YOUR INSTRUCTIONS - Reproduce the records from the start through the line containing "8: (235, 240)", swapping "top-left" for "upper-left" and leaving everything else unchanged. Omit the pictures from your answer.

GIVEN DATA -
====
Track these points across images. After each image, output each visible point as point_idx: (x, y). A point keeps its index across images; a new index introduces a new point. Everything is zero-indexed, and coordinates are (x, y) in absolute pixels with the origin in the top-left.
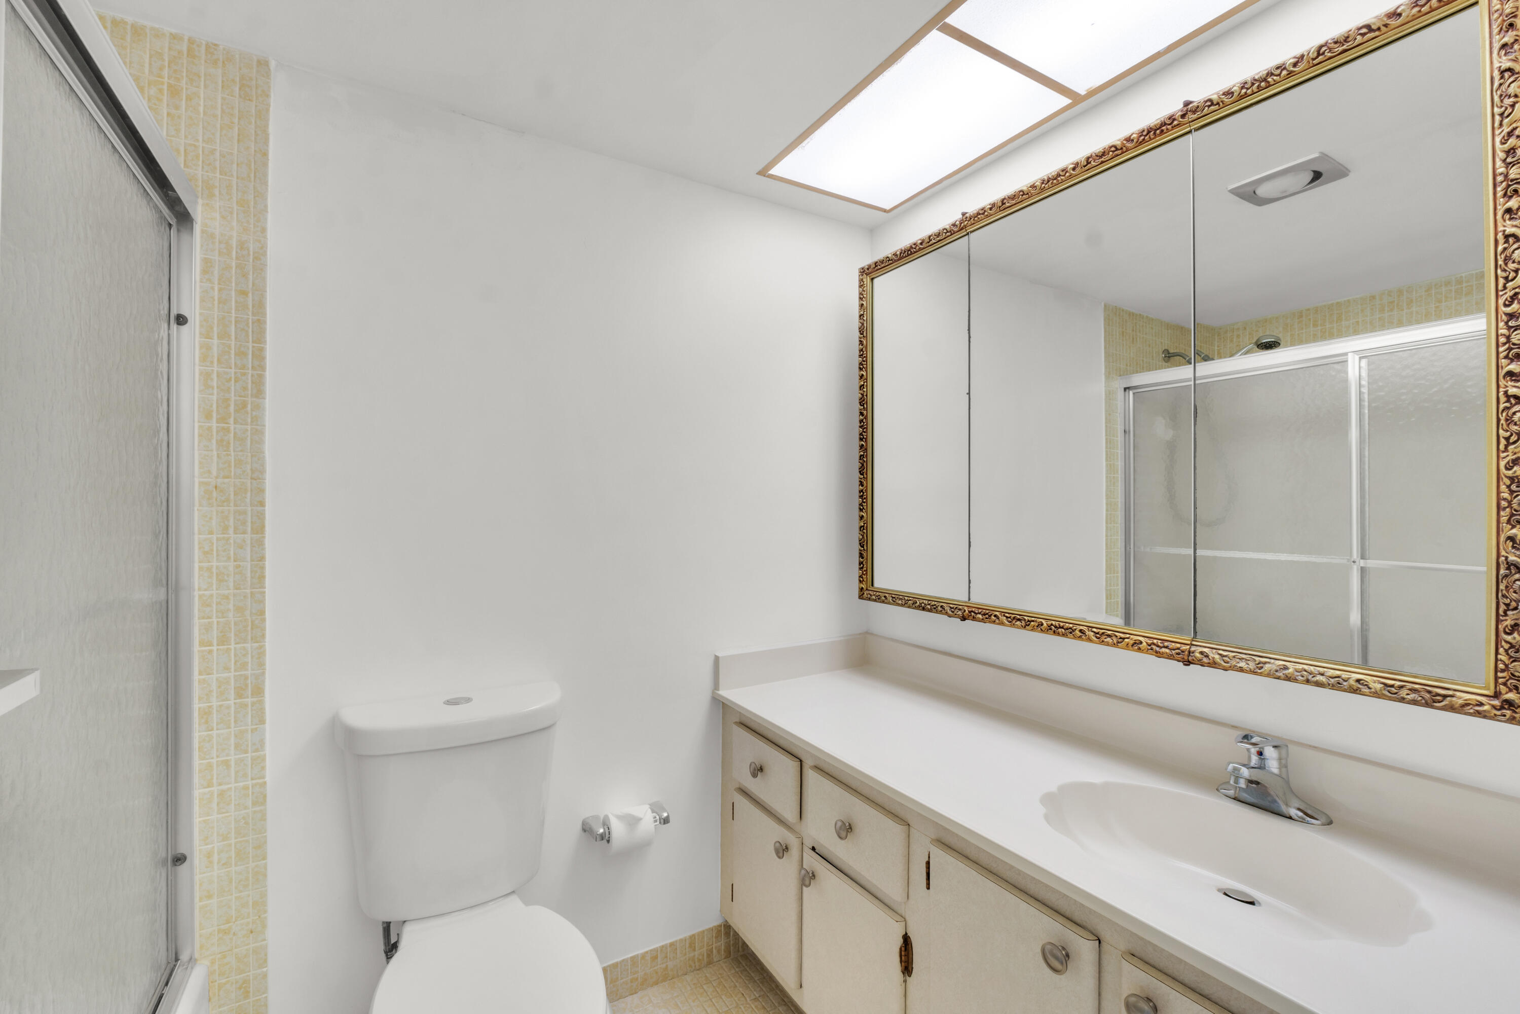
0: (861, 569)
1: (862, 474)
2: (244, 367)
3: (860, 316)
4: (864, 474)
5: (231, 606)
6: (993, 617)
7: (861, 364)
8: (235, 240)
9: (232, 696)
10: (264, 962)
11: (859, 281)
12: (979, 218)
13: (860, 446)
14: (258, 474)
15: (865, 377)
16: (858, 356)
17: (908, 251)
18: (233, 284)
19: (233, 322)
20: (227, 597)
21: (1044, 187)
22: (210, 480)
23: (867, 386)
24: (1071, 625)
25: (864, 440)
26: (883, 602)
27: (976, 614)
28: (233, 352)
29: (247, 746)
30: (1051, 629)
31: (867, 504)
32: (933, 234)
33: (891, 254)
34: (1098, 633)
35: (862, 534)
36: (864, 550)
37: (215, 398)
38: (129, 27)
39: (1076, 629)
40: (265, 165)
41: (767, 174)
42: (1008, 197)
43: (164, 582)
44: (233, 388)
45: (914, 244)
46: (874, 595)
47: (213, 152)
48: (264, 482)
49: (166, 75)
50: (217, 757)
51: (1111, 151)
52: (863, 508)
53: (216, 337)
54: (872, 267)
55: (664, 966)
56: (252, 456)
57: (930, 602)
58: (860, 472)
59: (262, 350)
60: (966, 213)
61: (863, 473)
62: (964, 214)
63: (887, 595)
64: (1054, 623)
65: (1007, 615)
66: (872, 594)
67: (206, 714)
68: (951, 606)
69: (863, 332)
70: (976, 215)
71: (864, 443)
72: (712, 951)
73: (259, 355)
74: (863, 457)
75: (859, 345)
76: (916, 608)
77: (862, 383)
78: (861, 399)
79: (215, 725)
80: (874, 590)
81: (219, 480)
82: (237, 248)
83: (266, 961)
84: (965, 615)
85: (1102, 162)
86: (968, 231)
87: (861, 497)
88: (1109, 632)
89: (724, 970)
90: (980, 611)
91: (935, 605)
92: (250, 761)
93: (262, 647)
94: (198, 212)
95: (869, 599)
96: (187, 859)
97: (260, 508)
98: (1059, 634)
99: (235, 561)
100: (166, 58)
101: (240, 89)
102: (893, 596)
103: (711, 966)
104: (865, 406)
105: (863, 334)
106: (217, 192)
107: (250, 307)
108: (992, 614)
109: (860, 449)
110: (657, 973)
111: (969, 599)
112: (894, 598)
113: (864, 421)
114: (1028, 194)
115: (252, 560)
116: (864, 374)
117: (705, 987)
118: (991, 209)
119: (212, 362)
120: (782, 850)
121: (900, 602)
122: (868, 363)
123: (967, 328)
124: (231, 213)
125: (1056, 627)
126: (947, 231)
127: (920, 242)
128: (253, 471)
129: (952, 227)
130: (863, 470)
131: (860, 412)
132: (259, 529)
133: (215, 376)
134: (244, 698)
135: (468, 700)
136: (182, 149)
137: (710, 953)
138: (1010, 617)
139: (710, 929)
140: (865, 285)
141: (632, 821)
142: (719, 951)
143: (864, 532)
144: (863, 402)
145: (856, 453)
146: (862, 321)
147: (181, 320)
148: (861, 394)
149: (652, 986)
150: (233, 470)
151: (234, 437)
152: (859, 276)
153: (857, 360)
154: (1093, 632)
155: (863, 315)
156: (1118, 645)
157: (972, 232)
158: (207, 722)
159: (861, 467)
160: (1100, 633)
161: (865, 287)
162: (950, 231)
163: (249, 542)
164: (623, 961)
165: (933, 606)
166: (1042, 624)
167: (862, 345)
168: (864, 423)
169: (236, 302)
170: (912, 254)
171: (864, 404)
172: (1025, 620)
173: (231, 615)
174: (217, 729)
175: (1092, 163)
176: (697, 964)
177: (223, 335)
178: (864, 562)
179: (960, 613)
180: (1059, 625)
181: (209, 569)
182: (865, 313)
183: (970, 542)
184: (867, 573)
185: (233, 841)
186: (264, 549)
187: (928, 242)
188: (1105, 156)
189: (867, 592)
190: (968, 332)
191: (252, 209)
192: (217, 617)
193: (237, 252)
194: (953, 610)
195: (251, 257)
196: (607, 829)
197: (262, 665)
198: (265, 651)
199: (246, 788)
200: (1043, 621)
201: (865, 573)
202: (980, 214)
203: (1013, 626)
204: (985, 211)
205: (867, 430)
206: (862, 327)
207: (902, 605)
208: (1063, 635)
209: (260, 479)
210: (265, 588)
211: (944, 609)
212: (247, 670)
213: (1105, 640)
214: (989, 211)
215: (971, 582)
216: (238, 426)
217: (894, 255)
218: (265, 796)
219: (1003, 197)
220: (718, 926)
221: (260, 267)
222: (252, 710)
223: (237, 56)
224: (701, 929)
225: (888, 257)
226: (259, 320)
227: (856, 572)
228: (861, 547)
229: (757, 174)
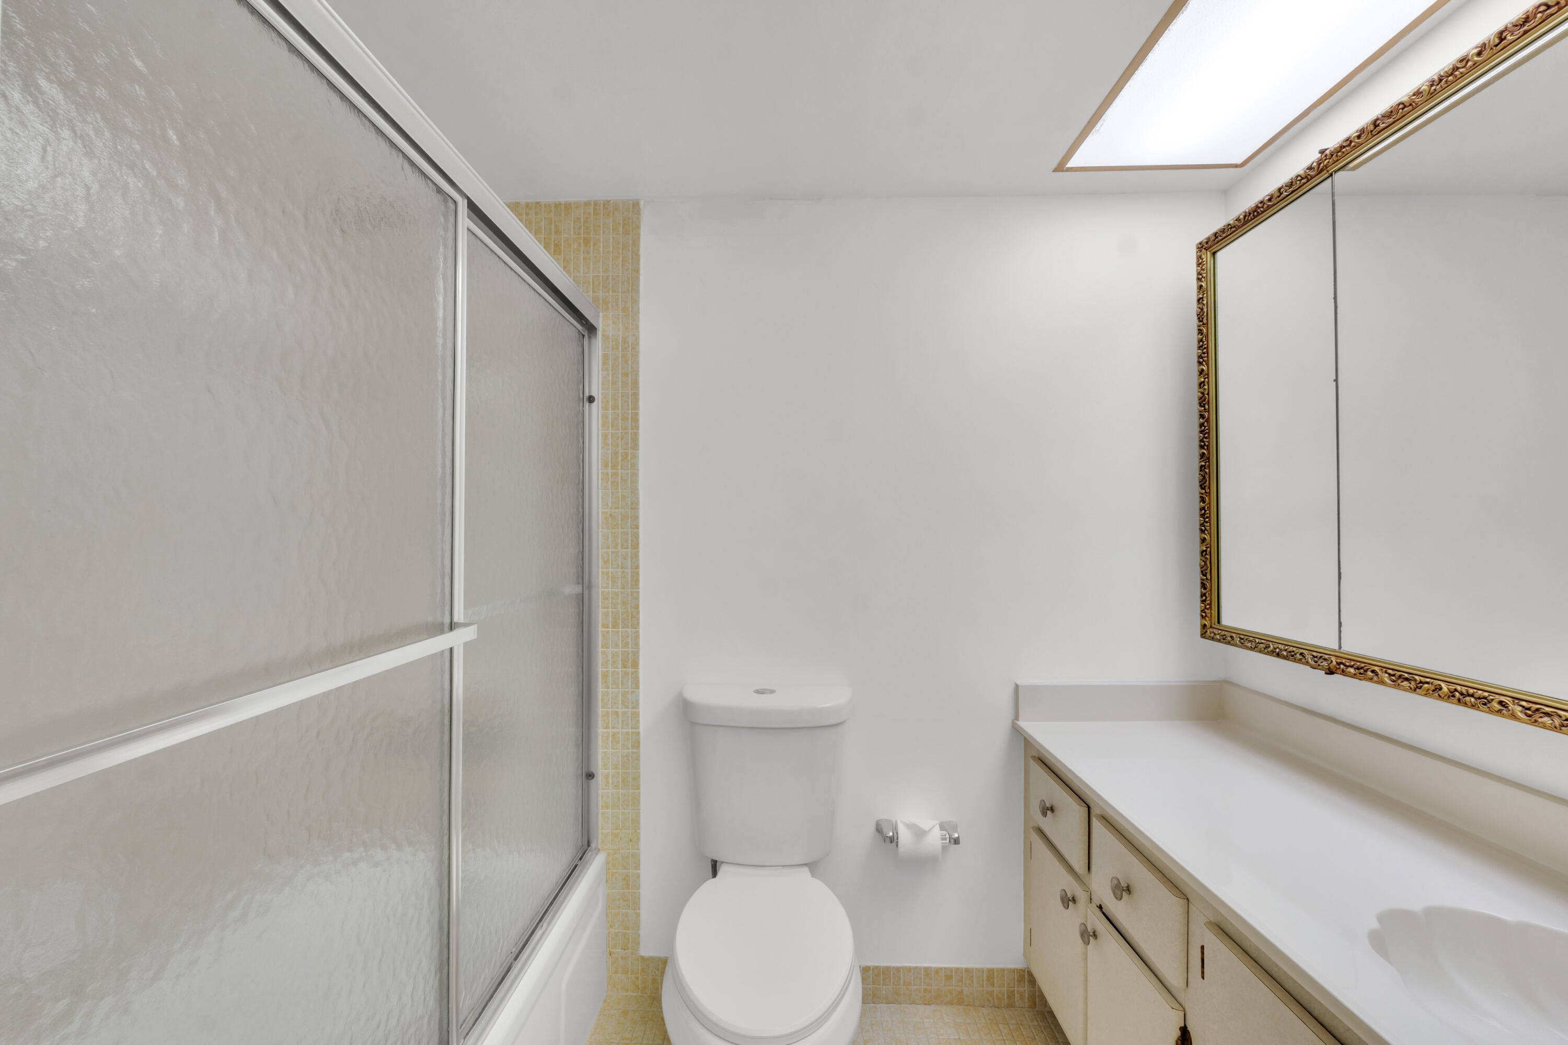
====
TASK ANSWER -
Track these points across images. After each image, output each visible point as point_idx: (x, y). A point keeps its index across images; a new index introduces a new point. Everything is zero-indexed, and coordinates are (x, y) in absolute pixels with the origin in the upper-left.
0: (861, 569)
1: (862, 474)
2: (244, 367)
3: (860, 316)
4: (864, 474)
5: (231, 606)
6: (993, 617)
7: (861, 364)
8: (235, 240)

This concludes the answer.